Posts Tagged ‘anonymisation’

Bernie Hogan at the WebSci summer school

Bernie Hogan spoke this morning on ‘Facebook as a Research Environment’. He opened by describing Facebook as an excellent source of data, albeit (let’s face it, inevitably) one with legal, ethical and technological constraints. He described academic uses of it, including:

  • capturing user/network data and pushing that to a survey
  • comparing claims about products with people’s recommendations
  • studying relationship strength against trace data

Facebook, data and controversy

Hogan outlined a few studies that resulted in embarrassment in one way or another:

  • Lewis et al, Taste, Ties and Time: it was possible to figure out who was whom in a dataset made available (as reported online yesterday)
  • Warden, American Cultures: Pete Warden captured friend links from all publicly available Facebook profiles (about 40% of the Facebook population). He planned to release the data to the public, but got squashed by Facebook’s lawyers…
  • The Facebook 100: Porter et al released personal data from the first 100 schools to join Facebook in 2005… accidentally including IDs, making it possible to identify people in that dataset.

Yes, we’re back to the Problem for Web Science.

The FB100 dataset is still available in a pseudonymised format: I piped up to ask whether it’s still possible to figure out who is whom, and apparently you can figure out schools but not people. Really? I’d like to find out more about that.

Social capital

Hogan also remarked that Facebook provides exceptional access to social capital, which he defined as ‘the ability of individuals / groups to access resources from their social network’. He pointed to a few papers (including, of course, Granovetter’s The Strength of Weak Ties (pdf)), and asked questions such as:

  • Do community clusters affect perceptions of social capital? (I.e. does a diverse network make you feel you have access to broad support?)
  • Is the effect mediated by participation in the network or is it independent of network activity?

He touched on identity markers (e.g. in the context of reddit and wikipedia), and how they lead to differences in behaviour/topology. This reminded me of work by Michael Bernstein et al on Anonymity and Ephemerality on 4chan and /b/.

The complexity of relationships, and handling that online

The above topic came up, too. I’d say it’s a whole other blog post…

Short-answer chart tasks:
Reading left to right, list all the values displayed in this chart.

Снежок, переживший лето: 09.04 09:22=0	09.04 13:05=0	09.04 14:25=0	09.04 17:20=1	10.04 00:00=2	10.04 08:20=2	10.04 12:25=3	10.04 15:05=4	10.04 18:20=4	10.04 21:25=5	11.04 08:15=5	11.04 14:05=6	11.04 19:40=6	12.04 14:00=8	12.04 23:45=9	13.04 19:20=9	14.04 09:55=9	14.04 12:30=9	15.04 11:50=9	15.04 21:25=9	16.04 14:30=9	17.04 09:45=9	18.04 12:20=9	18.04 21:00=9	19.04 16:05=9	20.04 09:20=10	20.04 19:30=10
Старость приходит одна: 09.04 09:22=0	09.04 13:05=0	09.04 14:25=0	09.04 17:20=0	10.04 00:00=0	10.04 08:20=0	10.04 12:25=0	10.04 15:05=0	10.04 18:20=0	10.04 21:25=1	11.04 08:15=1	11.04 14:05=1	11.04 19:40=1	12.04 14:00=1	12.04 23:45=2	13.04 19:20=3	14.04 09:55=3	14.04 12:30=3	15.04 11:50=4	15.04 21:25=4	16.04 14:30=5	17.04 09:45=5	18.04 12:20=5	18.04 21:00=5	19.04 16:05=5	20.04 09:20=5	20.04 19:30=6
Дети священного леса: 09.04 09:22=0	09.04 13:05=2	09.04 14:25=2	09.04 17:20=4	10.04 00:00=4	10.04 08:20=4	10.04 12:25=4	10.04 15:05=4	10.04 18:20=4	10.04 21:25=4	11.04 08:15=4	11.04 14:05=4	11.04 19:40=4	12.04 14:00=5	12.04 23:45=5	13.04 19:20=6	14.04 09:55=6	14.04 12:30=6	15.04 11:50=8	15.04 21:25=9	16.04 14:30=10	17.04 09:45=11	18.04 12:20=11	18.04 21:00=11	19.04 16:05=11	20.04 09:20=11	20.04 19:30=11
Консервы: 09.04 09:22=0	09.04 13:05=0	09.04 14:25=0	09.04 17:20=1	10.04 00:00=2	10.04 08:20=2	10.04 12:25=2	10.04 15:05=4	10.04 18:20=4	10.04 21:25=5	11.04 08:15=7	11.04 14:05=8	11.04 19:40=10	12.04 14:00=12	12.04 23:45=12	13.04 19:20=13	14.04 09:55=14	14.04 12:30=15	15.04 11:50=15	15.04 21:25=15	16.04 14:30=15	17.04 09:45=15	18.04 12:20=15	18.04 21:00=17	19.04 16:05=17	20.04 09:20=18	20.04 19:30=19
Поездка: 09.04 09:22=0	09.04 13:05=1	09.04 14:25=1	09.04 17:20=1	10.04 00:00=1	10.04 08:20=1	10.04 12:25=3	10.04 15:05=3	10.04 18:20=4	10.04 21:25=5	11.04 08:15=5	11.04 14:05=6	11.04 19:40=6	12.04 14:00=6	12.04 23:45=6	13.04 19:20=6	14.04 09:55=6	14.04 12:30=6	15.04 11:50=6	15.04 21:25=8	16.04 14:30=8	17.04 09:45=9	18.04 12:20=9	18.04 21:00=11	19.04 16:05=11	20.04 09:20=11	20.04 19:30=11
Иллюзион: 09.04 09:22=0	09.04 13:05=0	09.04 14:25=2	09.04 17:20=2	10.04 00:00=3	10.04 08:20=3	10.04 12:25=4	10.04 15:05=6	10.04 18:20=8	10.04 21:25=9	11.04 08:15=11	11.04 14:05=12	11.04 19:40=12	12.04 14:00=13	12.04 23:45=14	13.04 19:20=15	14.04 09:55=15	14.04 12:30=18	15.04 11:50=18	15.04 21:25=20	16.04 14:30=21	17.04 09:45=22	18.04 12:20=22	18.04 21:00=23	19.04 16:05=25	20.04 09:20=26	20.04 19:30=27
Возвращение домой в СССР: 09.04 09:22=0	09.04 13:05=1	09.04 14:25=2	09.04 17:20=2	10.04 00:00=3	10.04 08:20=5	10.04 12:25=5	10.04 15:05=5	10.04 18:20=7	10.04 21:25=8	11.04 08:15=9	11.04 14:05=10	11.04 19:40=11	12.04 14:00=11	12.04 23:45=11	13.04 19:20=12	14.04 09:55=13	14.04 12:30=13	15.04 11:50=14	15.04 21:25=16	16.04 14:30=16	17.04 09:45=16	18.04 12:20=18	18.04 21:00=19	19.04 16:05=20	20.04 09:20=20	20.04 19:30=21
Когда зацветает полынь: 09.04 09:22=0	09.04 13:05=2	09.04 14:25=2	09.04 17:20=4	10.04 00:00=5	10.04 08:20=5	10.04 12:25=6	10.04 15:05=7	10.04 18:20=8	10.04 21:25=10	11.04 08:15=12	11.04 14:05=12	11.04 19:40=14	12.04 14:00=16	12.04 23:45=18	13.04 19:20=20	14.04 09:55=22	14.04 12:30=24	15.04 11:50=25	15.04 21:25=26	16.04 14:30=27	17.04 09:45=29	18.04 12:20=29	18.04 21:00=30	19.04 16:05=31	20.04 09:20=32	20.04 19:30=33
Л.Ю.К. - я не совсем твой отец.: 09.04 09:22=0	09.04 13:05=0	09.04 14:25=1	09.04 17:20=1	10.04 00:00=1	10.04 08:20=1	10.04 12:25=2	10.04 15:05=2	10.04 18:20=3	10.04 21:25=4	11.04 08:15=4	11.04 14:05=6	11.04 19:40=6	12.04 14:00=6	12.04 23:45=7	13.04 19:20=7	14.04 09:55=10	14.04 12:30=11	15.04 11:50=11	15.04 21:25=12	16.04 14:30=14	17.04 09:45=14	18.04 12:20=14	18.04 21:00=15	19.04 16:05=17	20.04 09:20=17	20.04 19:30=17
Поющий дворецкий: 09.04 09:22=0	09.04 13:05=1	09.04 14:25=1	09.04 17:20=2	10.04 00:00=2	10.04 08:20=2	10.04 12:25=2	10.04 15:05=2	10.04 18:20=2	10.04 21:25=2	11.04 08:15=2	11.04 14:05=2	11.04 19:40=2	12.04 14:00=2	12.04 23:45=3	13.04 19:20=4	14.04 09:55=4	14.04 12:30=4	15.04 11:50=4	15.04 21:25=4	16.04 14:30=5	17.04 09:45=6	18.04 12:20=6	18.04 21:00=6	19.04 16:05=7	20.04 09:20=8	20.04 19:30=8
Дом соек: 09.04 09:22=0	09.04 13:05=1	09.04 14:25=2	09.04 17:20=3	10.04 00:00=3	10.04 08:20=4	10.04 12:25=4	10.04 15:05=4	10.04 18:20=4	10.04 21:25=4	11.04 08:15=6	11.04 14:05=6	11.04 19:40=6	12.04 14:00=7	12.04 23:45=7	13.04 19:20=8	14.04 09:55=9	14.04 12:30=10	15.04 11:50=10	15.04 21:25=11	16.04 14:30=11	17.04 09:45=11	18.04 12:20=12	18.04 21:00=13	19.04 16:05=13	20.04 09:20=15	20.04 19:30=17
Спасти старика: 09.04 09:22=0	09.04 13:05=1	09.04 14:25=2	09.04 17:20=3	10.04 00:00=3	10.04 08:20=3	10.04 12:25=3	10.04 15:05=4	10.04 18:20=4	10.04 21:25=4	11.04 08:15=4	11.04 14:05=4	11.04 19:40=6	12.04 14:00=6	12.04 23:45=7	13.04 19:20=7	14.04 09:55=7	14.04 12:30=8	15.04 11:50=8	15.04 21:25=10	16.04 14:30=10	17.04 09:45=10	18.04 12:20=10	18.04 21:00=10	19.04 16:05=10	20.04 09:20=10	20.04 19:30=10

EXERCISE DETAILS = In the post about Bernie Hogan's talk, roughly what share of the Facebook population did Pete Warden capture friend links from? None of the entries are needed for what comes next.

SOLUTION TO THE PROBLEM = About 40% of the Facebook population.